Prince Albert Transit
- Parent: PA Dept. of Public Works
- Headquarters: 1084 Central Avenue
- Locale: Prince Albert, SK
- Service type: bus service
- Routes: 7
- Stops: 187
- Hubs: Central Avenue & 14th Street Transfer Station
- Fleet: 10 buses
- Fuel type: Diesel
- Operator: FirstBus Canada - (2004 - present) Previously operated under Prince Albert Northern Bus Lines - (1946-2004)
- Website: Transit Service

= Prince Albert Transit =

Municipal bus service in Saskatchewan, Canada

Prince Albert Transit provides local city bus service in the City of Prince Albert, Saskatchewan, Canada.

==Services==
There are seven scheduled bus routes with the downtown transfer point located at Central Avenue and 14th Street. Like many small transit systems all the routes run on one-way loops, to give better coverage of the city with a limited number of vehicles. There is no transit service to the communities, industrial areas and airport on the north side of the North Saskatchewan River.

===Scheduled routes===
Prince Albert Transit operates a total of 7 routes, which are all one-way loops leaving from the central "Transfer Station". On weekdays, all routes operate with 30 minutes frequencies between 6:45am and 6:15pm then with 60-minute frequencies from 6:15 PM to 10:15 PM. On Saturdays, routes 2-6 operate on 30-minute frequencies from 9:45am to 5:15pm. No Sunday or holiday service is provided.
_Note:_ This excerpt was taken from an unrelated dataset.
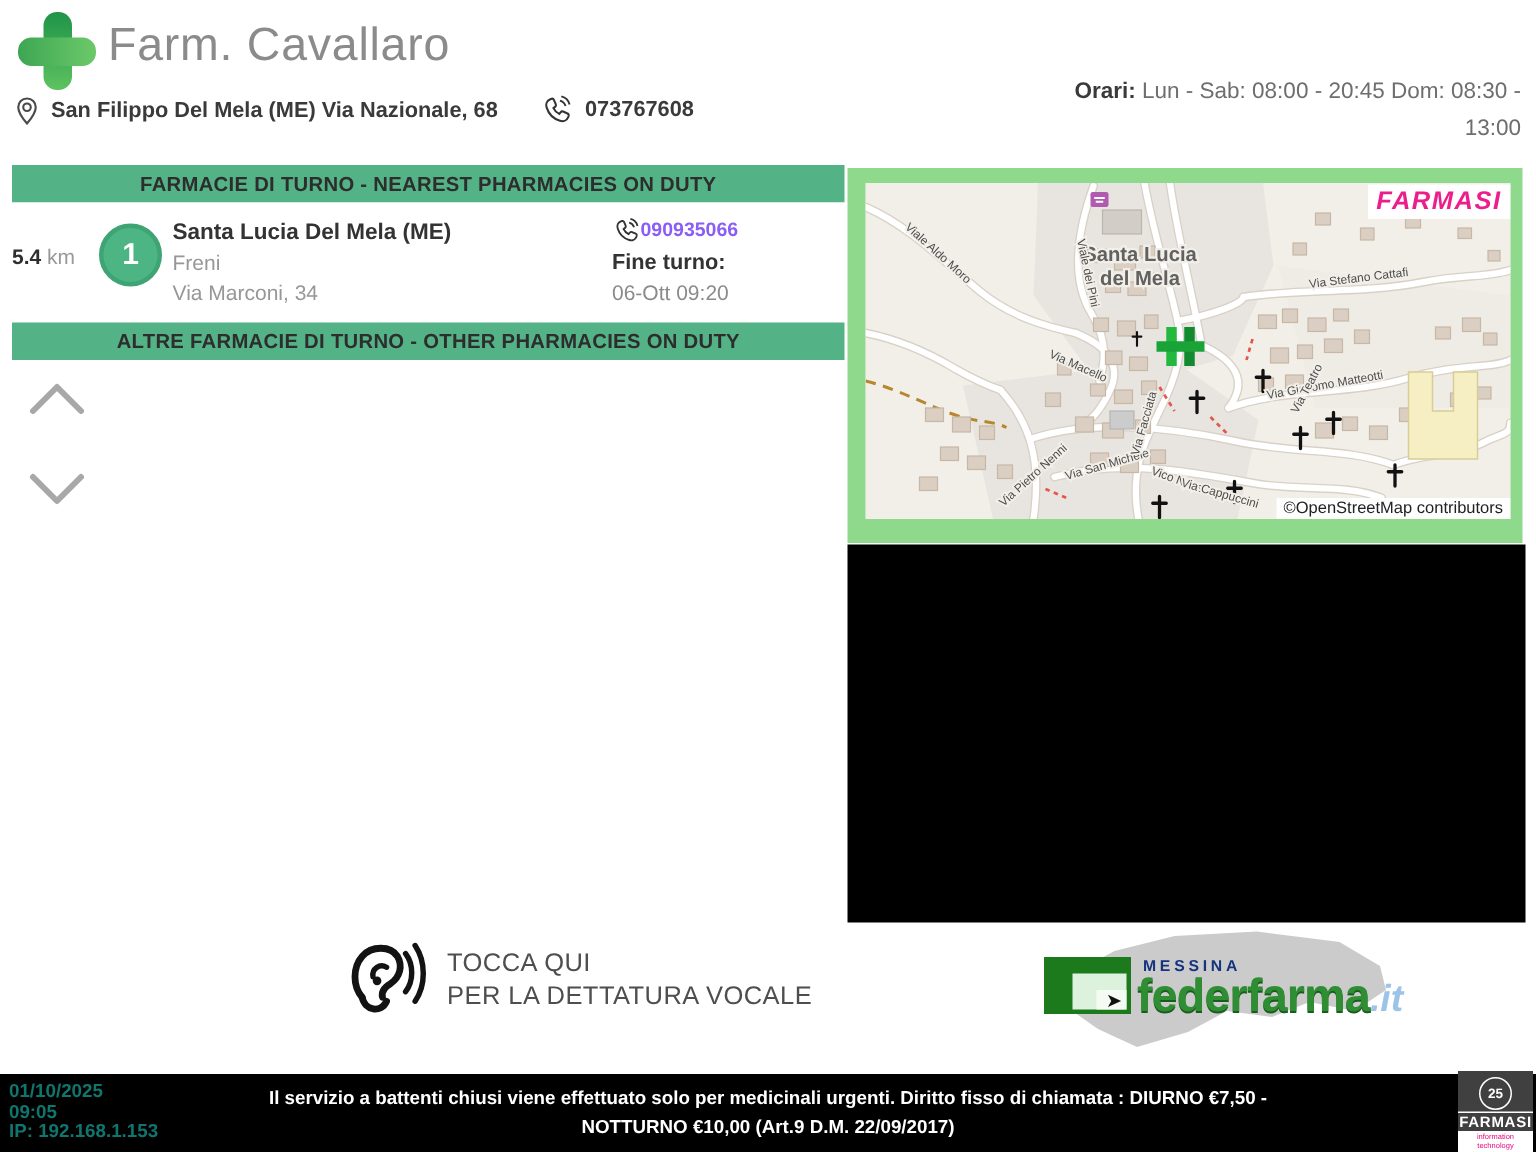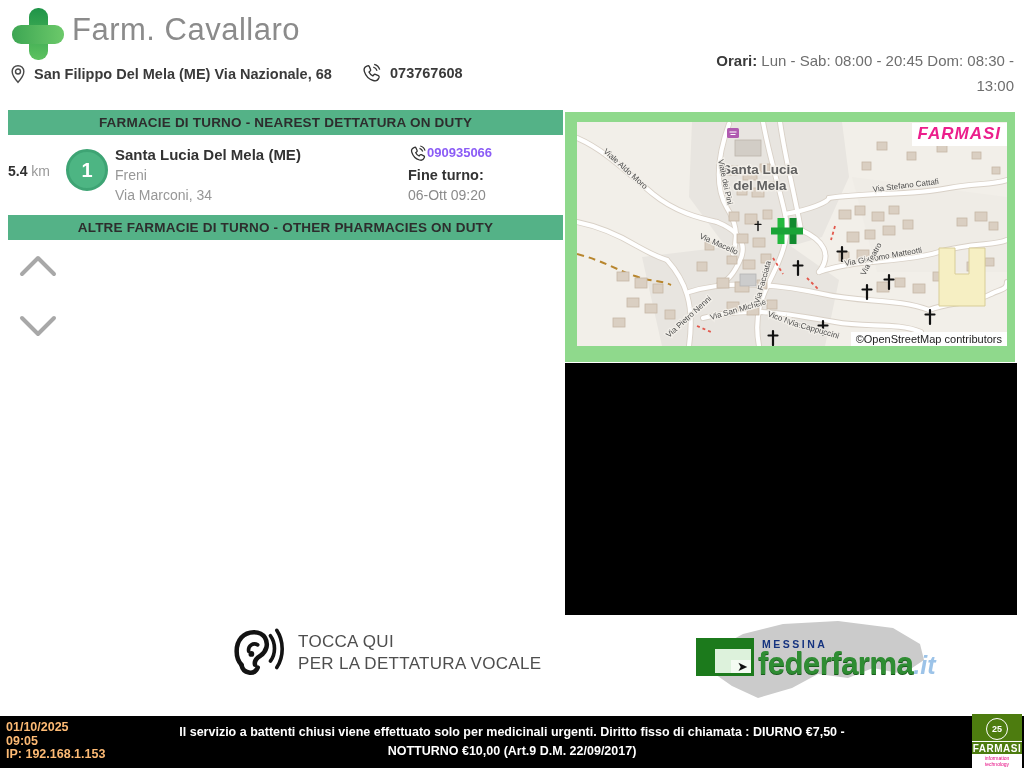"FARMACIE DI TURNO - NEAREST" span { text: DETTATURA -> PHARMACIES }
As of 21 October 2023, 5 East Flat now operates with a 15-minute frequency from 6:45 AM - 10:15 AM and from 2:15 PM - 5:45 PM on weekdays.

- 1 – Rush Hour Service
- 2 – All Day Express
- 3 – West Hill
- 4 – East Hill
- 5 – East Flat
- 6 – West Flat
- 7 – Core Express

==Bus fleet==
Prince Albert Transit operates a fleet of 10 buses, consisting of Freightliner M2 Champion Defender. 11, 2027 ARBOC Equess 35’ are in order and are probably arriving on August 1st or sometime later in the year.